Social Knowledge

Some fun puzzles to think about.

_The Restaurant_
A group of us is trying to get to the restaurant. I know how to get from here to the bar, and Andy knows the way from the bar to the restaurant. And we’re both helpful sorts when it comes to information about directions. Do we, i.e. the group including me and Andy and a few others, know the way to the restaurant?

What if either Andy’s belief or mine is Gettierised – i.e. justified and true but acquired in a wacky way? (‘Wacky’ there is a technical term.)

_The Bodies_
Andy knows where all the French bodies are buried, and I know where all the German bodies are buried. It turns out, but neither of us know this, that all the bodies are French or German. Do we know where all the bodies are buried?[*]

What if someone joins our group who does know that all the bodies are French or German, but doesn’t know where any of them are? Does the group then know where all the bodies are buried? It might be surprising that we come to know where all the bodies are buried by being joined by a person who doesn’t know where any of the bodies are buried, but that seems to be the case.

_The Ignorant_
Go back to the restaurant case, and assume we made it to the bar. The group now expands to include George. And George insists at great length that the restaurant is north of the bar, even though Andy is insistent that it is south of the bar. Some of the group believes Andy, though a few are made hesitant. Does the group know where the restaurant is?

_The Unhelpful_
Much as we’d like to go to the restaurant, where we really want to go is the money-tree – the place where they give you money for simply walking in the door. George knows where the money-tree is, but he won’t tell this to any of us? Does the group know where the money-tree is?

Back in the real world, Andy and I were thinking about such cases, because we thought about writing about what it takes for a group to know something. Of course we probably have the kind of intuitions you only get from only ever talking about knowledge late night at philosophy conferences, and we don’t know that much about the existing literature. (We each know the literature backwards, but since we won’t talk about any of it _we_ don’t know what it says. Well, not really, but we’re interested in whether that is possible.) But we plan to have fun making it all up as we go along.

[*] There’s an ambiguity here that I should clear up. X knows where all the bodies are buried is ambiguous between the following two meanings.

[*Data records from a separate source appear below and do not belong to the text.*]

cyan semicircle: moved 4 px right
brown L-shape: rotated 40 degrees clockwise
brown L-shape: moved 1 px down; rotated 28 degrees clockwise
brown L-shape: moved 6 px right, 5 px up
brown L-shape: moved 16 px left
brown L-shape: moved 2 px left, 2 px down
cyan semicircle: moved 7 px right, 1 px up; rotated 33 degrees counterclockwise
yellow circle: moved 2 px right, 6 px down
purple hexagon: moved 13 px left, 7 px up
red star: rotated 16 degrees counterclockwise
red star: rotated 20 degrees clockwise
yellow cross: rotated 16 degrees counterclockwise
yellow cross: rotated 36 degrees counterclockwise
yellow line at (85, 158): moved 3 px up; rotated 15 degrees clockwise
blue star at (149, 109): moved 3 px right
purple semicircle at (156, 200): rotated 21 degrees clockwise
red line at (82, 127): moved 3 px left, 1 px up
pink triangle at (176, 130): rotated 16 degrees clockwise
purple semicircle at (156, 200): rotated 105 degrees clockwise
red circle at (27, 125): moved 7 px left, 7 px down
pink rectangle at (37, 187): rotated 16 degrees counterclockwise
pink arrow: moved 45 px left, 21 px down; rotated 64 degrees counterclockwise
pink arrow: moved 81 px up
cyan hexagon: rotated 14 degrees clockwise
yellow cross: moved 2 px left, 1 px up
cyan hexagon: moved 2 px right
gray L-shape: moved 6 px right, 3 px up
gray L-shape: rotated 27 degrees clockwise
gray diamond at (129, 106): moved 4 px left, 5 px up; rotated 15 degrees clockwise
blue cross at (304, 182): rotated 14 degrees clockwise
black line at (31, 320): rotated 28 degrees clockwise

1. For each body, X knows where it is buried.
2. X knows the universal proposition _All the bodies are buried here, here, … and here_.

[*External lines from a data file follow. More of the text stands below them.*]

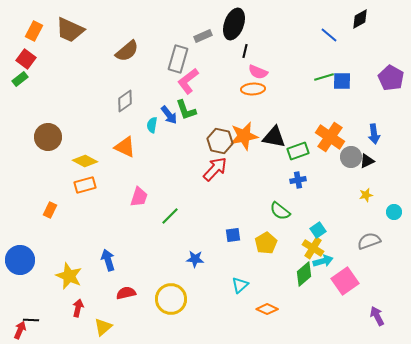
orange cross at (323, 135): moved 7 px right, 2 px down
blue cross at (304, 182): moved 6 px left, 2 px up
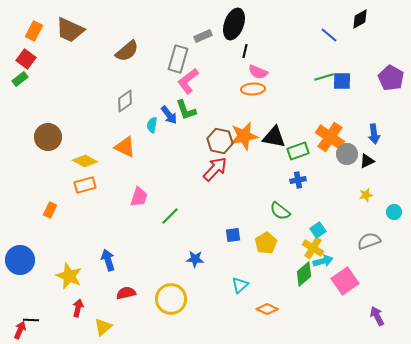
gray circle at (351, 157): moved 4 px left, 3 px up
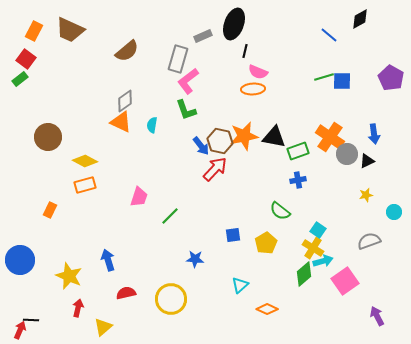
blue arrow at (169, 115): moved 32 px right, 31 px down
orange triangle at (125, 147): moved 4 px left, 25 px up
cyan square at (318, 230): rotated 21 degrees counterclockwise
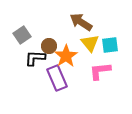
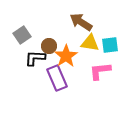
yellow triangle: rotated 42 degrees counterclockwise
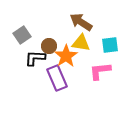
yellow triangle: moved 9 px left
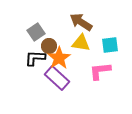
gray square: moved 14 px right, 3 px up
orange star: moved 7 px left, 2 px down
purple rectangle: rotated 25 degrees counterclockwise
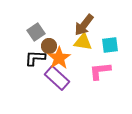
brown arrow: moved 3 px right, 3 px down; rotated 85 degrees counterclockwise
yellow triangle: moved 2 px right, 1 px up
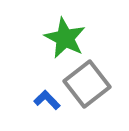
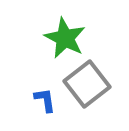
blue L-shape: moved 2 px left; rotated 36 degrees clockwise
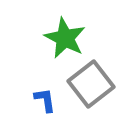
gray square: moved 4 px right
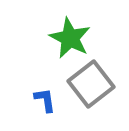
green star: moved 5 px right
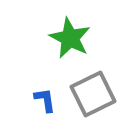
gray square: moved 2 px right, 10 px down; rotated 12 degrees clockwise
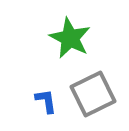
blue L-shape: moved 1 px right, 1 px down
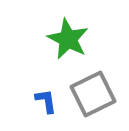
green star: moved 2 px left, 1 px down
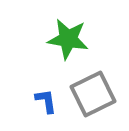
green star: rotated 18 degrees counterclockwise
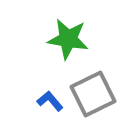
blue L-shape: moved 4 px right; rotated 32 degrees counterclockwise
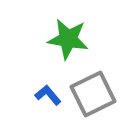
blue L-shape: moved 2 px left, 6 px up
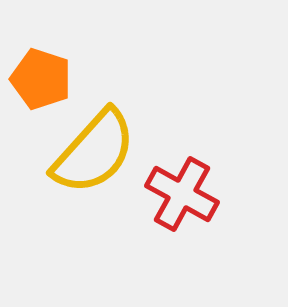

I always mean 2 in what’s above. Here’s a useful heuristic for knowing that it’s 2 that’s being used. Say I’m worried about Andy finding the bodies. I’ve secured all the sites where I know bodies are buried. It turns out that’s all the sites, because I meet condition 1 here. But I’m still worried about Andy finding some buried bodies. Why? Because I don’t know where all the bodies are buried. I think that’s a good explanation, but it relies on the _second_ reading of _knows where all the bodies are buried_.